COLUMNAR STRUCTURE OF LAVAS.

If we imagine a great sheet of heated material, like a lava-stream, slowly cooling down, it is evident that the contraction which must take place in it will tend to produce fissures breaking up the mass into prisms. A little consideration will convince us what the form of these prisms must be. There are only three regular figures into which a surface can be divided, namely, equilateral triangles, squares, and regular hexagons; the first being produced by the intersection of sets of six lines radiating at angles of 60° from certain centres; the second by the intersection of sets of four lines radiating from centres at angles of 90°; and the third from sets of three lines radiating from centres at an angle of 120°. It is evident that a less amount of contractile force will be required to produce the sets of three cracks rather than those of four or six cracks; or, in other words, the contractile force in a mass will be competent to produce the cracks which give rise to hexagons rather than those which form squares or triangles. This is no doubt the reason why the prisms formed by the cooling of lava, as well as those produced during the drying of starch or clay, are hexagonal in form.

The hexagonal prisms or columns formed by contraction during the consolidation of lavas vary greatly in size, according to the rate of cooling, the nature of the materials, and the conditions affecting the mass. Sometimes such columns may be found having a diameter of eight or ten feet and a length of five hundred feet, as in the Shiant Isles lying to the north of the Island of Skye; in other cases, as in certain volcanic glasses, minute columns, an inch or two in length and scarcely thicker than a needle, are formed; and examples of almost every intermediate grade between these two extremes may sometimes be found. The largest columns are those which are formed in very slowly cooling masses.

The columnar structure is exhibited by all kinds of lava, and indeed in other rock-masses which have been heated by contact with igneous masses and gradually cooled. The rocks which display the structure in greatest perfection, however, are the basalts.

Mr. Scrope first called attention to the fact that the upper and lower portions of lava-streams sometimes cool in very different ways, and hence produce columns of dissimilar character.
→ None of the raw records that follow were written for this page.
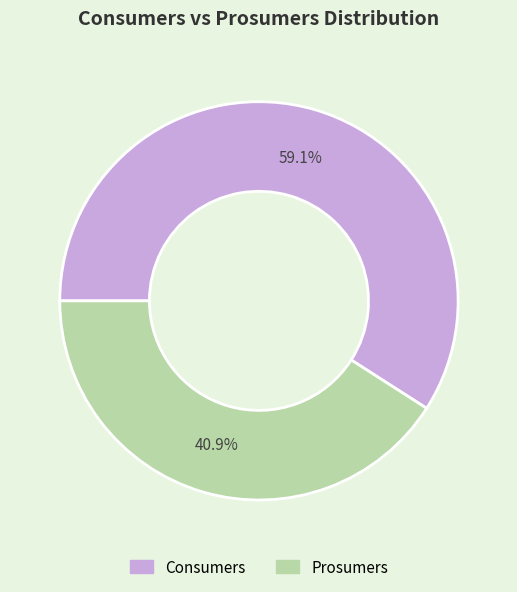

Which slice is the largest?

Consumers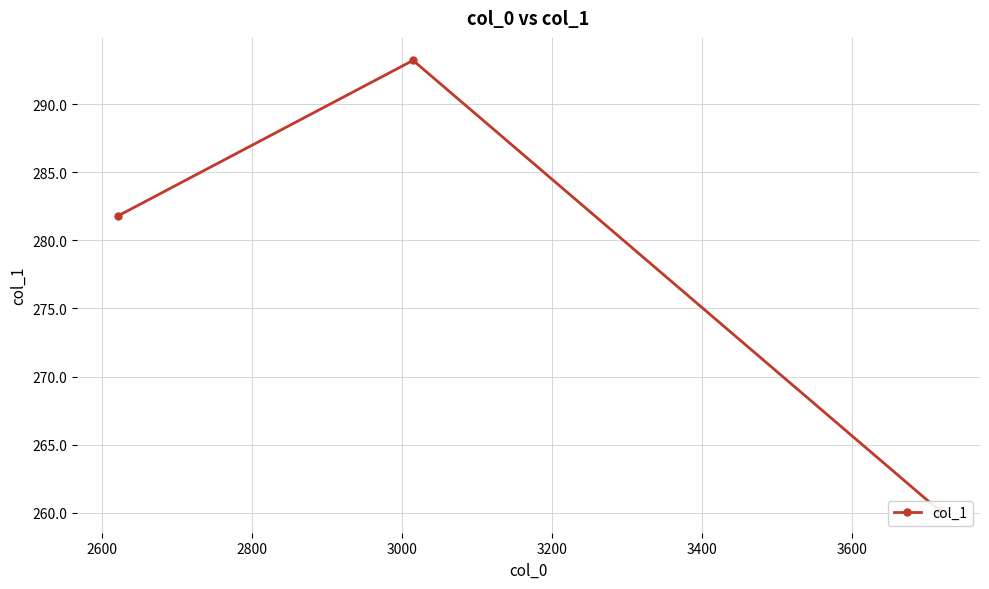

What is the value of the 2nd point from the left?

293.2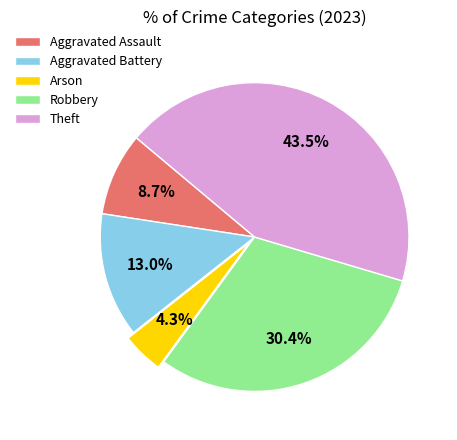

Rank the categories by value from lowest to highest.

Arson, Aggravated Assault, Aggravated Battery, Robbery, Theft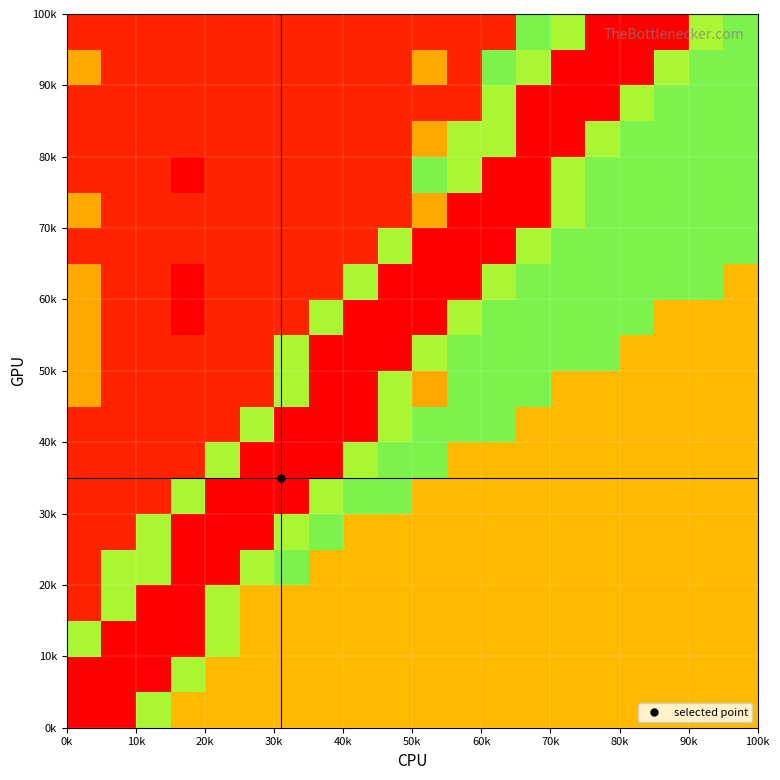

What is the smallest value displayed?

0.2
The lower portion of the mass parts with its heat very slowly, by conduction to the underlying rocks, while the upper portions radiate heat more irregularly into the surrounding atmosphere. Hence we often find the lower portions of thick lava-streams to be formed of stout, vertical columns of great regularity; while the upper part is made up of smaller and less regular columns, as shown in [fig. 28].

Fig. 28.—Section of a Lava-stream exposed on the side of the river Ardèche, in the south-west of France.

The remarkable grotto known as Fingal's Cave in the Island of Staffa has been formed in the midst of a lava-stream such as we have been describing; the thick vertical columns, which rise from beneath the level of the sea, are divided by joints and have been broken away by the action of the sea; in this way a great cavern has been produced, the sides of which are formed by vertical columns, while the roof is made up of smaller and interlacing ones. The whole structure bears some resemblance to a Gothic cathedral; the sea finding access to its floor of broken columns, and permitting the entrance of a boat during fine weather. Similar, though perhaps less striking, structures are found in many other parts of the globe wherever basaltic and other lava-streams exhibit the remarkable columnar structure as the result of their slow cooling. Portions of basaltic columns are often employed for posts by the road-sides, as in Central Germany and Bohemia, or for paving stones, as in Pompeii and at the Monte Albano near Rome.

Fig. 29.—Portion of a Basaltic Column from the Giant's Causeway, exhibiting both the ball-and-socket and the tenon-and-mortise structures.